Sfruttamento della prostituzione, in manette madre, padre e figlia

Sono accusati di associazione per delinquere finalizzata al favoreggiamento e allo sfruttamento della prostituzione nonché, a vario titolo, di favoreggiamento della permanenza in Italia di soggetti clandestini, di tentata estorsione, di tentata rapina e di lesioni personali. Per quattro dei cinque soggetti (solo uno italiano, tutti gli altri di nazionalità peruviana), è scattata la misura cautelare della custodia in carcere. I provvedimenti portano la firma del gip del tribunale di Rimini, Manuel Bianchi, su richiesta del pubblico ministero Luigi Sgambati.

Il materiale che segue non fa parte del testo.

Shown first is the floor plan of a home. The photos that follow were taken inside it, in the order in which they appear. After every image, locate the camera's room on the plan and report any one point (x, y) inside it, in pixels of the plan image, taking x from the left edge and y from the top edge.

A cadere sotto l’occhio della squadra mobile (Sezione reati contro la persona) è stato un giro di prostituzione gestito da un’organizzazione criminosa, avente la sua base a Rimini e tuttora operativa, dedita al reclutamento in Perù di persone transessuali da destinare alla prostituzione, al favoreggiamento della loro permanenza irregolare sul territorio nazionale (dopo la scadenza del visto turistico concesso nello Stato di origine), nonché al favoreggiamento e allo sfruttamento della prostituzione delle medesime persone.

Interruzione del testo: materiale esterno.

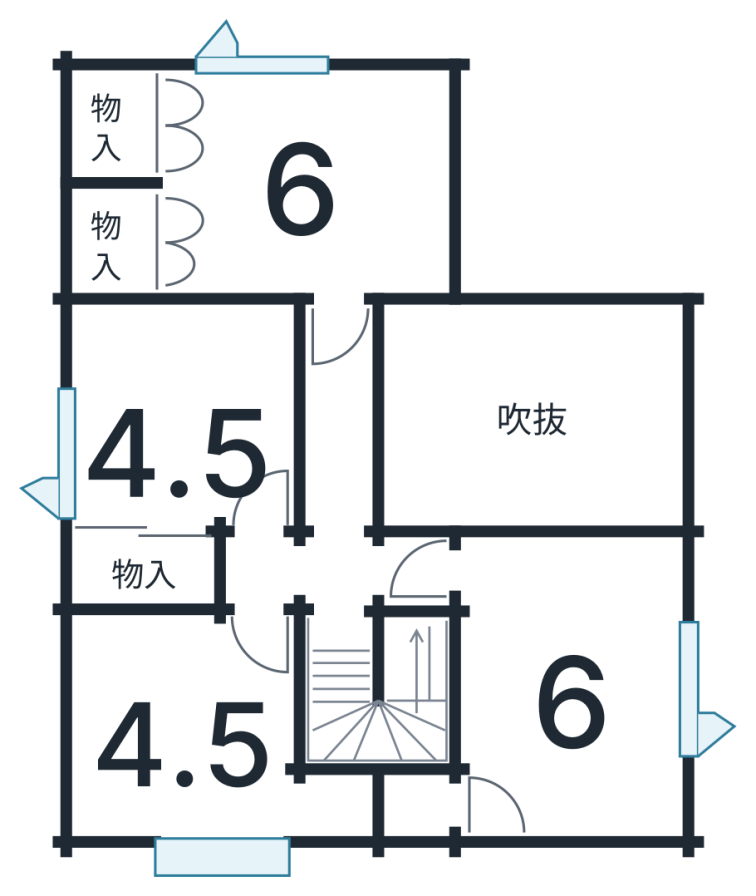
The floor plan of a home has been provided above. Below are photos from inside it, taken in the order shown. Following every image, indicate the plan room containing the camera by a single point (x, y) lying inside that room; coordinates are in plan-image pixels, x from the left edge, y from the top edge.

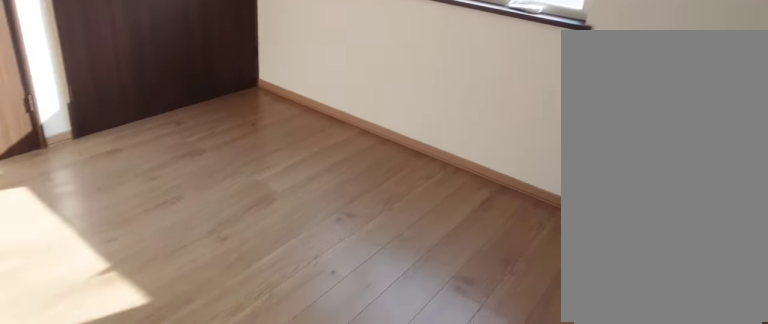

In base alle indagini, svolte tra ottobre e dicembre dello scorso anno, è emerso che l’organizzazione ruotava intorno ad una 45enne peruviana, di professione badante, la quale, coadiuvata dal marito 39enne, dalla figlia 27enne di lei, dal compagno italiano di quest’ultima, un 40enne barese, oltre che da una transessuale peruviana 28enne (tutti difesi dall’avvocato Enrico Graziosi), gestiva il sodalizio criminoso, i cui membri esercitavano un controllo costante nei confronti dei transessuali, costretti a effettuare a favore degli sfruttatori continui versamenti di denaro. Secondo gli investigatori, i transessuali gestiti dall’organizzazione, 10-11 in tutto, esercitavano la loro attività in prevalenza per strada, nell’area compresa tra Miramare e la Statale 16, alcuni anche in casa o intorno a noti locali notturni cittadini. Rispetto agli altri quattro indagati, la posizione della 27enne peruviana, che lavora come barista, risulta marginale. Da qui il divieto di dimora nel comune di Rimini ( e non il carcere) in attesa dell’interrogatorio.

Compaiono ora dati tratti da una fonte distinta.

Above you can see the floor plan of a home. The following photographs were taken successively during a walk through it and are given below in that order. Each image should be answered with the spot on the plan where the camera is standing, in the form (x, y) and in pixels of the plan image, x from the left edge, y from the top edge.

Stando al quadro accusatorio, i cinque indagati avrebbero facilitato l’arrivo in Italia dei travestiti connazionali, che “ospitavano” all’interno delle loro abitazioni. Prima, però, sottraevano loro i passaporti in modo da poterli ricattare. Puntualmente, parte del ricavato derivante dalla prostituzione finiva nelle tasche delle due coppie peruviane e della trans 28enne.